INTERNATIONAL ISSUES
  Finally, a word on international problems.
  President Clinton is trying to make the other industrial nations go along with an international key escrow system with key sharing agreements so that countries doing international police work could share their cases and pool information. Unfortunately, only the U.S. has a Fourth Amendment that is somewhat enforceable in U.S. courts. Outside the US, anything goes.
  This is silly. These agreements amount to telling foreign governments everything there is to know about how Americans and U.S. companies attempt to protect themselves in foreign markets. It says, here is the outline of what U.S. companies do, their techniques of encryption, and the legal limits on how secure their communications can be. And we hope you nice governments and intelligence services in Europe that work hand-in-glove with state-owned companies will reciprocate and let us spy on you as well. This is ridiculous. It just won't work.
  The really disturbing aspect, however, is the way the Clinton Administration abusing international export controls to attempt to make U.S. companies follow regulations that were never approved or considered by Congress, and the way the Administration tried to make international Clipper Chipping a done deal by international agreements before Congress could legislate otherwise. Fortunately, a draft document recently leaked from the OECD suggests the Europeans rejected this. It is not often I am thankful to Europeans, but there it is.
CONCLUDING REMARKS
  As a taxpayer activist, I favor policies that will cause the economy to grow and make the relative size of the state shrink while freedom is expanded. I therefore support freedom of encryption and look forward to the growth of digital commerce.
  As a taxpayer and a citizen, I also worry about civil liberties and tax and regulatory policy that could cause the size of the state sector to balloon. I do not think the government should be able to sweep my e-mails and read what it wants without great difficulty, though I recognize the government is much bigger than I am and has rooms the size of football fields filled with computers that even the wildest science fiction writer couldn't dream of 20 years ago. The issue is not whether the government should not be able to crack codes. The issue is whether it should be sufficiently challenging to spy on individual people so that systematic surveillance is impractical, as it is know.
  I worry about an America in which the White House can ask for and receive 900 FBI files with sensitive taxpayer information. I worry about an America in which the FBI Director lies to Congress and has to be corrected by his own Inspector General. These guys want to assign me my digital signature and keep my key on file with them or someone they designate?

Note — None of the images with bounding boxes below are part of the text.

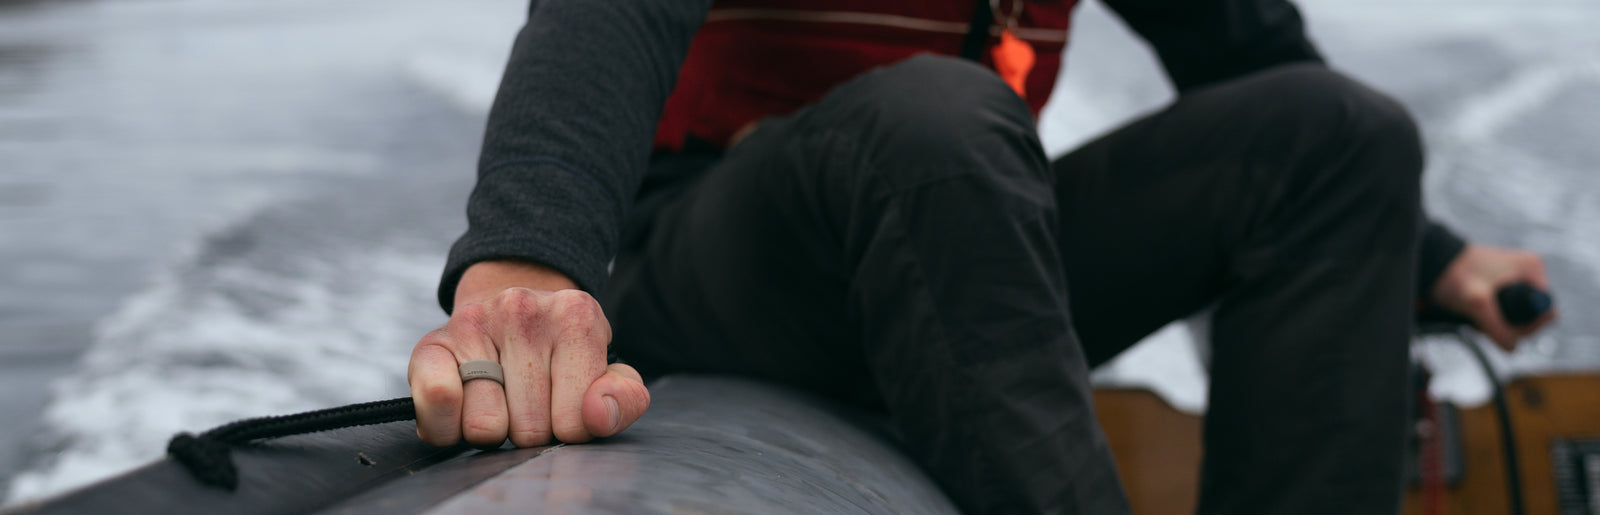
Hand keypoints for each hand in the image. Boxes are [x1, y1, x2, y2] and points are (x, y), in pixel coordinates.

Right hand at [408, 261, 649, 446]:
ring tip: (498, 400)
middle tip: (528, 402)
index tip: (564, 406)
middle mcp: (522, 310)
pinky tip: (464, 405)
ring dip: (491, 430)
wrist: (506, 312)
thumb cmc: (560, 357)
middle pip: (530, 429)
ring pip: (484, 427)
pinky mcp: (431, 344)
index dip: (569, 430)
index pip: (576, 421)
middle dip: (530, 431)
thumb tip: (597, 417)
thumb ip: (624, 399)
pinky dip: (447, 425)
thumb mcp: (605, 372)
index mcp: (576, 316)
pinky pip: (439, 405)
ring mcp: (473, 322)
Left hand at [1431, 244, 1556, 349]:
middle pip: (1533, 316)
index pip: (1547, 311)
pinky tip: (1476, 316)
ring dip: (1501, 323)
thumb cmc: (1452, 274)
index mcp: (1532, 269)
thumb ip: (1496, 326)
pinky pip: (1506, 311)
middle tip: (1486, 323)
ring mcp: (1516, 280)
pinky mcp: (1502, 287)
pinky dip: (1493, 318)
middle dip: (1512, 326)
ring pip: (1519, 316)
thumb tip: (1512, 348)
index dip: (1529, 326)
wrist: (1430, 262)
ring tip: (1478, 318)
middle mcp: (1528, 273)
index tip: (1505, 328)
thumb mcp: (1476, 302)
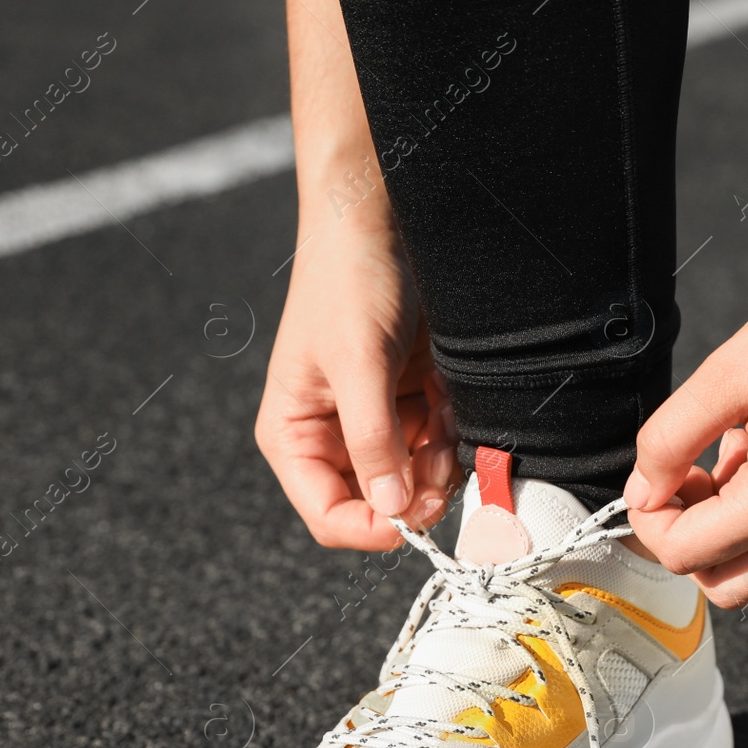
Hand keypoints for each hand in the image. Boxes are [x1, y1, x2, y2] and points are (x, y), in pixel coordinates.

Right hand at [256, 215, 460, 549]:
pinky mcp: (410, 403)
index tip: (413, 518)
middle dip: (416, 488)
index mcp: (294, 436)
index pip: (328, 515)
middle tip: (443, 462)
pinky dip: (453, 432)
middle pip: (380, 503)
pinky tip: (450, 398)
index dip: (371, 527)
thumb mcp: (358, 361)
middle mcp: (332, 438)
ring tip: (444, 413)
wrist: (378, 220)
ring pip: (418, 478)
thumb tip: (391, 508)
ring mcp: (375, 423)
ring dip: (441, 459)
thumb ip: (372, 438)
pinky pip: (440, 445)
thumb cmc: (348, 281)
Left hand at [625, 243, 747, 606]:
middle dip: (688, 538)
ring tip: (735, 446)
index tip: (654, 471)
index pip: (685, 556)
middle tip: (685, 473)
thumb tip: (642, 489)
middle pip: (725, 584)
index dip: (651, 517)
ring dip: (729, 524)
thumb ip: (668, 439)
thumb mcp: (727, 374)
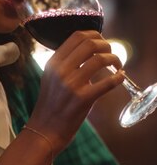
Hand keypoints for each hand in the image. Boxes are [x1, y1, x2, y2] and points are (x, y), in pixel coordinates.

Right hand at [28, 31, 123, 154]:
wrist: (45, 130)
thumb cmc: (51, 106)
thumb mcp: (50, 79)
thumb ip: (65, 64)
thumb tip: (90, 52)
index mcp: (53, 63)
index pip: (76, 36)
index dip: (95, 35)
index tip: (102, 42)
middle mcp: (61, 71)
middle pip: (90, 43)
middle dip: (107, 45)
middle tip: (111, 53)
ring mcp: (71, 84)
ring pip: (100, 59)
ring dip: (114, 60)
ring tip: (117, 66)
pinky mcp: (83, 99)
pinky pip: (107, 82)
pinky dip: (118, 78)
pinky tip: (120, 77)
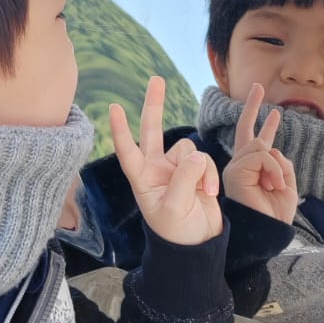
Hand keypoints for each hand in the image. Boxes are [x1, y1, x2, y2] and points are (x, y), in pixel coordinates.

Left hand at [109, 76, 221, 245]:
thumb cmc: (177, 232)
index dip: (120, 130)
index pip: (127, 151)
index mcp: (141, 179)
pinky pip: (205, 159)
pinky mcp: (196, 170)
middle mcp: (156, 169)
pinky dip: (210, 175)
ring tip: (201, 193)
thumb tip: (194, 154)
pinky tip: (209, 194)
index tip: (113, 108)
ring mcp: (176, 168)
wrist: (198, 244)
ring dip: (200, 169)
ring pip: (189, 149)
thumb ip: (183, 179)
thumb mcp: (175, 209)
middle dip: (155, 104)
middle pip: (153, 130)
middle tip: (156, 79)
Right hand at [221, 83, 298, 224]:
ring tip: (276, 186)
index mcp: (254, 169)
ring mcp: (235, 168)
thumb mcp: (287, 183)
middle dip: (252, 107)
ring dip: (277, 167)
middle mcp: (241, 165)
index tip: (274, 112)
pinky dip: (273, 170)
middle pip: (246, 131)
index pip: (256, 140)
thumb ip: (279, 162)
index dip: (264, 123)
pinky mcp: (235, 172)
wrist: (267, 233)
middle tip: (258, 86)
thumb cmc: (276, 215)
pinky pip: (262, 156)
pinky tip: (273, 185)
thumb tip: (270, 148)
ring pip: (261, 146)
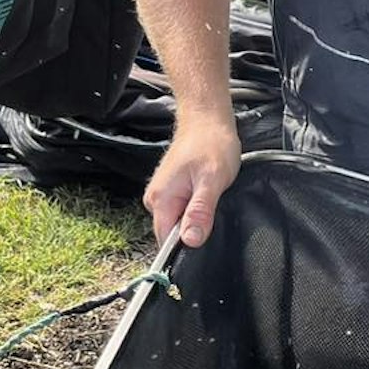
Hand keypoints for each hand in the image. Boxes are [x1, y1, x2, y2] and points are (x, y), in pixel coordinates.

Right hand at [143, 111, 241, 247]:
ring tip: (210, 196)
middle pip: (172, 235)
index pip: (166, 241)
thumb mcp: (212, 180)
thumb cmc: (211, 144)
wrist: (207, 121)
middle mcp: (155, 199)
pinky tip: (206, 195)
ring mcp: (163, 195)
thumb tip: (190, 241)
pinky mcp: (171, 192)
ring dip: (197, 218)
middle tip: (213, 208)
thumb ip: (200, 211)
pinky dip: (197, 209)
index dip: (186, 247)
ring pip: (179, 224)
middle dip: (195, 230)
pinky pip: (182, 212)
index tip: (205, 235)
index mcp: (161, 199)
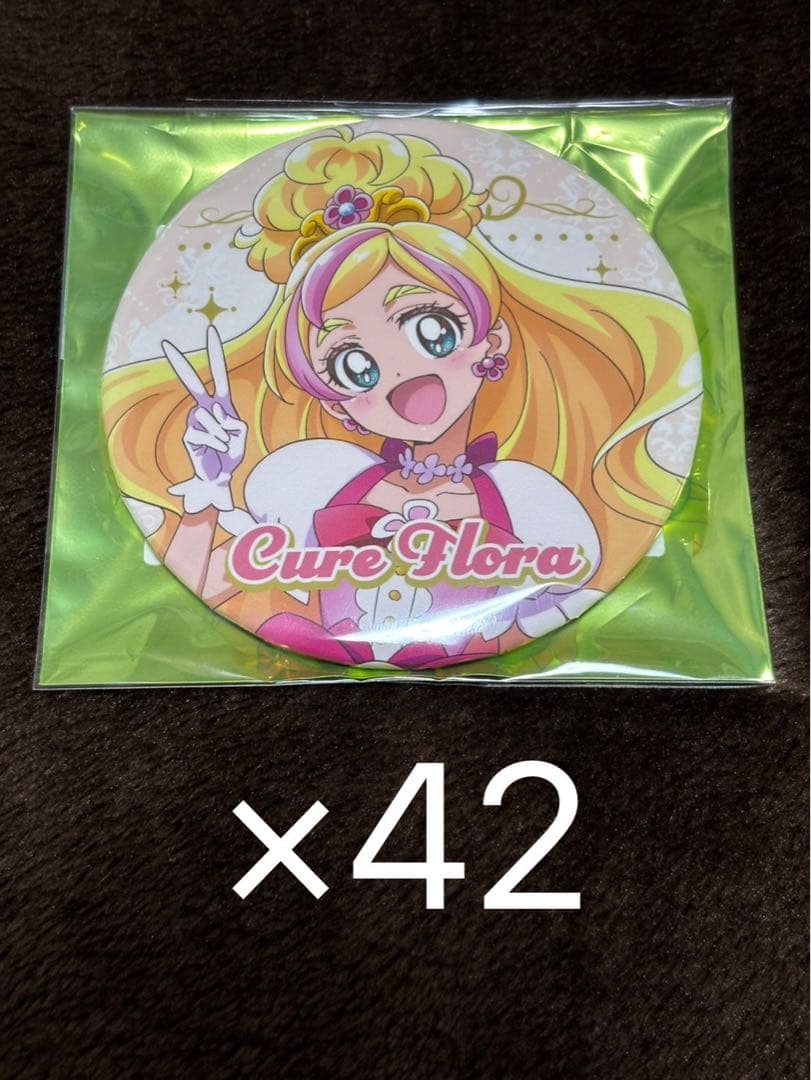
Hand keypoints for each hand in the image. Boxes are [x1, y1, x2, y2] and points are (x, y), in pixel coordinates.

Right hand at [162, 326, 247, 512]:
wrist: (219, 476)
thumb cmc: (231, 454)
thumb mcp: (241, 436)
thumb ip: (234, 421)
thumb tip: (216, 411)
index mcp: (221, 404)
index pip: (219, 376)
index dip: (215, 355)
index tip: (210, 332)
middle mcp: (204, 408)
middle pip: (192, 383)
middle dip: (180, 364)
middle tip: (165, 344)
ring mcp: (194, 420)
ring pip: (210, 416)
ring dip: (223, 434)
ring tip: (224, 446)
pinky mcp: (188, 435)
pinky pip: (205, 432)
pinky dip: (217, 442)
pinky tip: (217, 450)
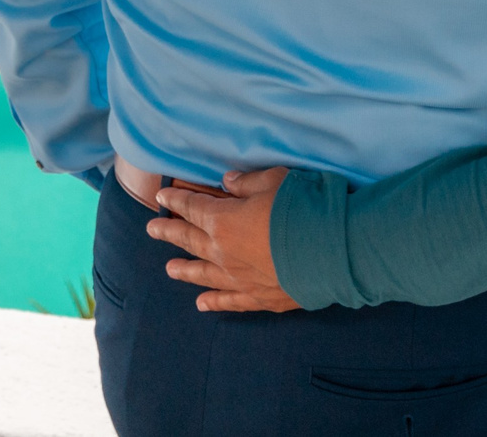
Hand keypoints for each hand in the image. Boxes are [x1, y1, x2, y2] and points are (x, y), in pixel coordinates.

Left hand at [144, 167, 297, 312]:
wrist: (334, 252)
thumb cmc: (304, 208)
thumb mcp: (275, 180)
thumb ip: (247, 183)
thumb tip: (226, 183)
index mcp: (223, 221)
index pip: (193, 207)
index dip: (177, 200)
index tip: (162, 196)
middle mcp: (224, 253)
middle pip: (190, 240)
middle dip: (169, 232)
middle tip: (151, 229)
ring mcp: (240, 280)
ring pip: (204, 274)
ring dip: (185, 270)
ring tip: (169, 269)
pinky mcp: (260, 298)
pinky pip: (230, 301)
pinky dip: (214, 302)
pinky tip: (202, 305)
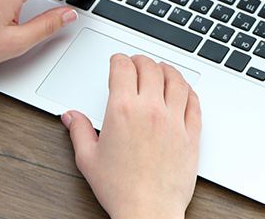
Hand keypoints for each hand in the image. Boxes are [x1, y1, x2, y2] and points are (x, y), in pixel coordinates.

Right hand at [64, 54, 201, 218]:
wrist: (148, 211)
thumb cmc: (120, 189)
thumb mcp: (88, 159)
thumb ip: (79, 131)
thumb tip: (71, 116)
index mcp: (123, 110)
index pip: (123, 68)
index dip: (119, 60)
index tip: (118, 61)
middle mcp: (151, 109)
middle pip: (150, 68)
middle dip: (141, 60)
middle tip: (137, 63)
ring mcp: (174, 119)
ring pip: (176, 79)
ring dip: (167, 69)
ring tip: (161, 69)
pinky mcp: (192, 133)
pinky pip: (194, 101)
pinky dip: (188, 90)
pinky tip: (183, 90)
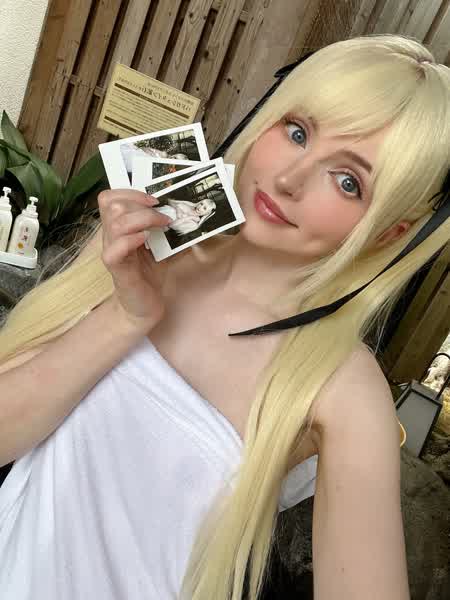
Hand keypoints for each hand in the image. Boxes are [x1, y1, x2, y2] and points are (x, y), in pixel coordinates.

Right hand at [97, 189, 172, 333]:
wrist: (144, 307)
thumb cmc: (151, 275)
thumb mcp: (165, 247)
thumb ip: (172, 230)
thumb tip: (191, 215)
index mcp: (119, 227)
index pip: (110, 198)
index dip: (130, 192)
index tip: (155, 200)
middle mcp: (111, 237)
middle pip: (112, 205)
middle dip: (141, 204)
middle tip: (163, 215)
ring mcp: (112, 251)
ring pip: (115, 223)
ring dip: (143, 219)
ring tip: (162, 226)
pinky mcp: (117, 269)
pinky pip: (115, 249)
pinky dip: (132, 240)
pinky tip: (147, 241)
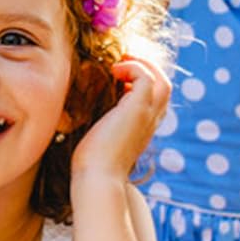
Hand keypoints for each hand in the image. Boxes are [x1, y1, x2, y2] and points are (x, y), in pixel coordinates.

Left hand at [71, 55, 171, 181]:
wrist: (97, 178)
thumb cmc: (91, 164)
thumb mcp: (97, 138)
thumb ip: (99, 124)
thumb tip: (76, 113)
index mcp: (142, 129)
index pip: (154, 100)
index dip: (140, 83)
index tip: (118, 76)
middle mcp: (150, 122)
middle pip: (164, 87)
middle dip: (146, 69)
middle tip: (122, 62)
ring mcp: (147, 116)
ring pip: (162, 81)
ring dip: (143, 65)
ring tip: (121, 62)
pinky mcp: (138, 109)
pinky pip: (147, 77)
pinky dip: (133, 68)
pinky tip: (114, 72)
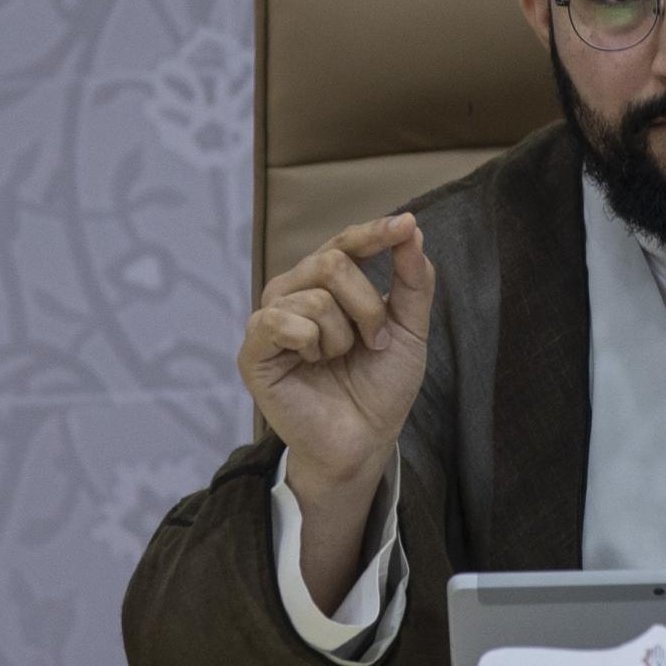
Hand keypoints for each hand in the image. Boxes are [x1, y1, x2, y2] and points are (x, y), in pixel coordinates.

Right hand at [239, 214, 434, 487]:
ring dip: (344, 336)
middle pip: (331, 262)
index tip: (405, 225)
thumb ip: (412, 281)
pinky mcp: (253, 351)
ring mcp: (270, 320)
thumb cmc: (380, 386)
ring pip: (315, 296)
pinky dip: (311, 343)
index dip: (374, 232)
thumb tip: (412, 230)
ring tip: (340, 361)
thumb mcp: (409, 330)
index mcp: (326, 285)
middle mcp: (293, 293)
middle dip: (367, 305)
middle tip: (376, 342)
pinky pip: (282, 322)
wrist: (365, 440)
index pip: (344, 243)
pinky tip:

  The government has tremendous information resources at its disposals in database centers like the Financial Crimes Enforcement Network (FinCEN) which might be called ''the mother of all Government databases.'' FinCEN has literally everything there is to know about you tax records, postal addresses, credit records, banking information, you name it and if more taxpayers knew about it they would be outraged. They would also recognize encryption as the last little bit of protection individuals have against the totalitarian state.
  The government has enough power already. It doesn't need more. I thank you for the opportunity to testify and look forward to your questions.